→ **Activity**: Copy the lines below verbatim, but only from the line containing "table_cell [1384, 977, 1509, 1118]" through the end of the data.

→ **Data for review**:
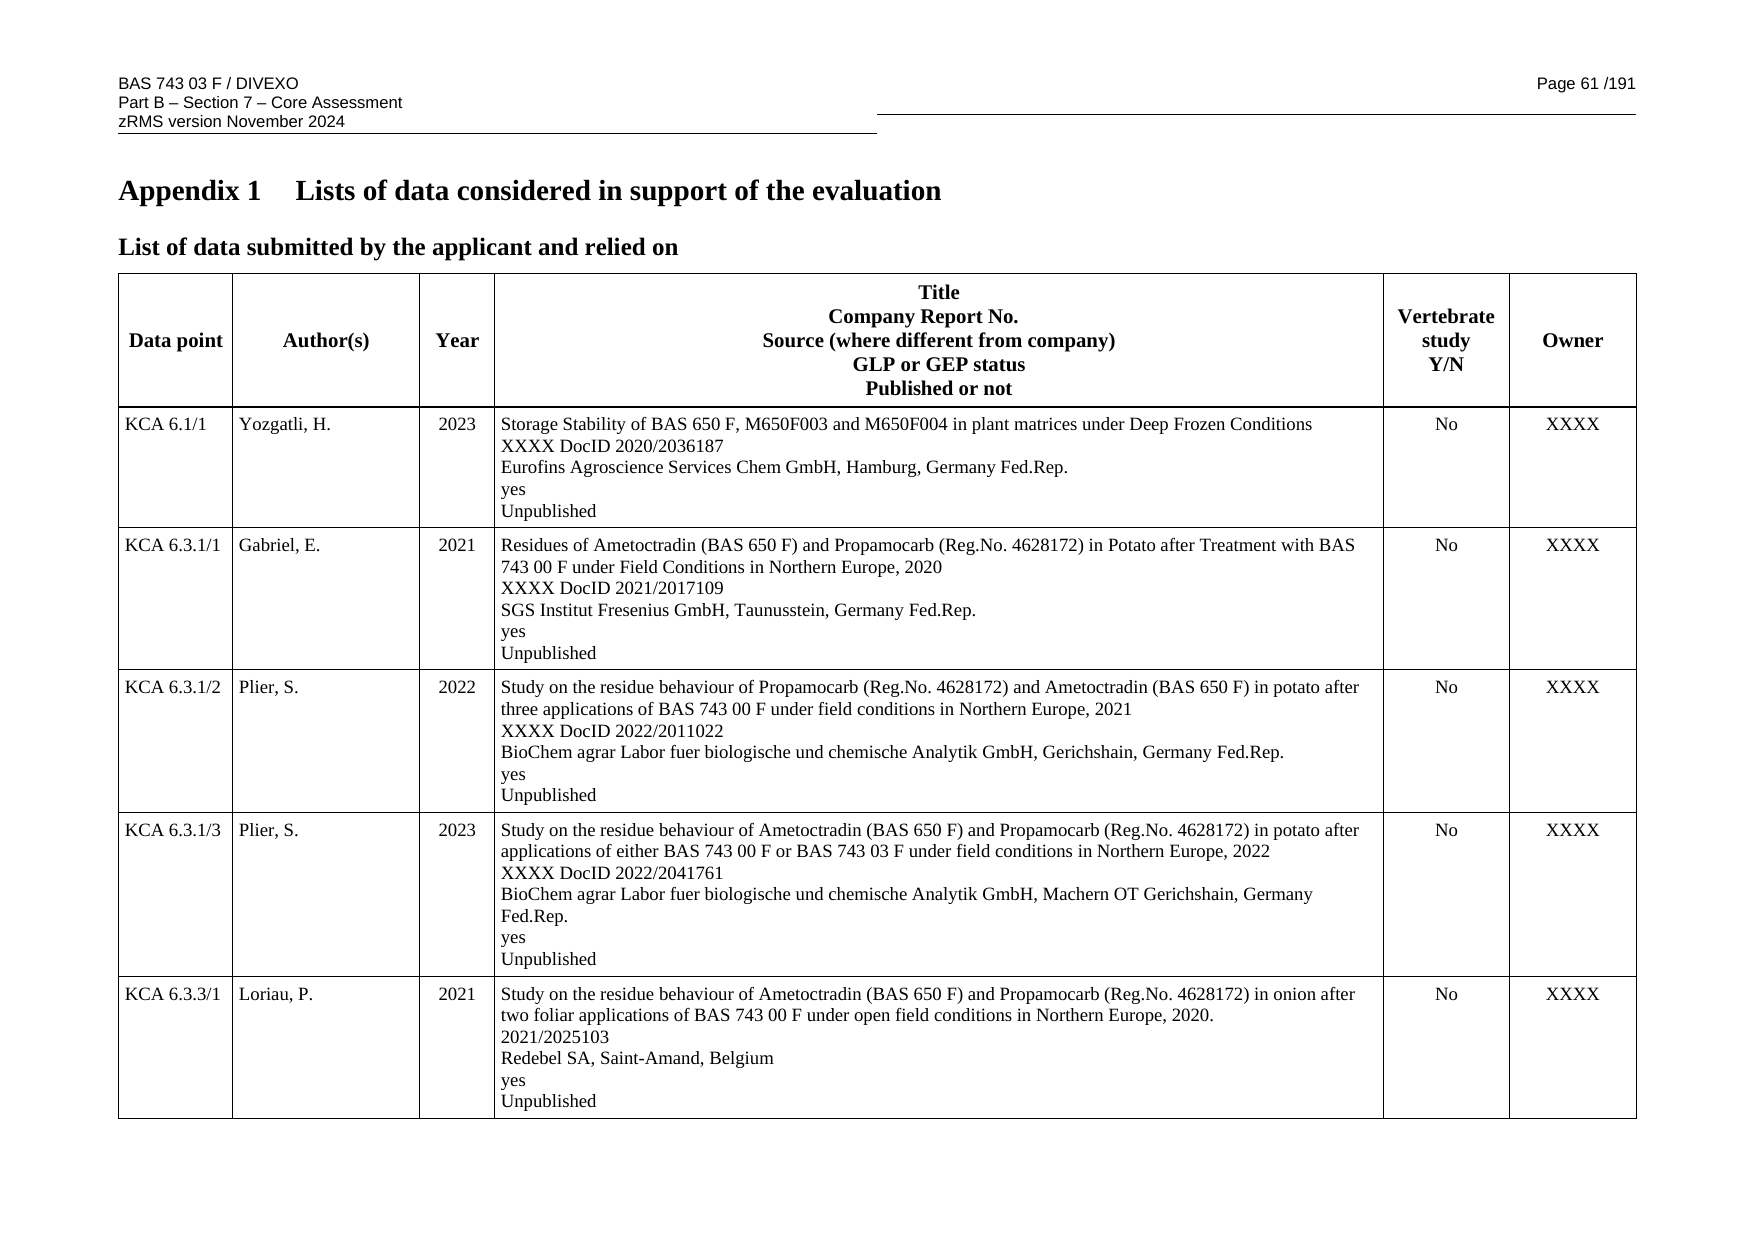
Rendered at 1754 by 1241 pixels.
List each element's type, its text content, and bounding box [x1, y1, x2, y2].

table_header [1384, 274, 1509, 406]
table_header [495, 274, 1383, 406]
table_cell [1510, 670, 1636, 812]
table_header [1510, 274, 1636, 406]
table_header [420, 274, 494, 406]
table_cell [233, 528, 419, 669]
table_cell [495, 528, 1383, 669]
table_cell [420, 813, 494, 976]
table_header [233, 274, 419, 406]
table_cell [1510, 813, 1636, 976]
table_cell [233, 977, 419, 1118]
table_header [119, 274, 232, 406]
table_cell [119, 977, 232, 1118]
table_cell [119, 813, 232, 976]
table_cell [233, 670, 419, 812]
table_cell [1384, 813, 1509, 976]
text Lists of data considered in support of the evaluation [118, 173, 1636, 207]
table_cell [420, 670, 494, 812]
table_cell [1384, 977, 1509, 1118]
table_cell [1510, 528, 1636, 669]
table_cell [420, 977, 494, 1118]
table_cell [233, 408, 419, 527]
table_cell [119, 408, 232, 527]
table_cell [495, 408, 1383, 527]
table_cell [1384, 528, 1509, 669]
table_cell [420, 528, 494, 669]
text List of data submitted by the applicant and relied on [118, 232, 1636, 261]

→ **Response**:
table_cell [1384, 977, 1509, 1118]
table_cell [1510, 528, 1636, 669]
table_cell [420, 977, 494, 1118]
table_cell [233, 408, 419, 527]
table_cell [119, 408, 232, 527]
table_cell [495, 408, 1383, 527]
table_cell [1384, 528, 1509, 669]
table_cell [420, 528, 494, 669]
text List of data submitted by the applicant and relied on [118, 232, 1636, 261]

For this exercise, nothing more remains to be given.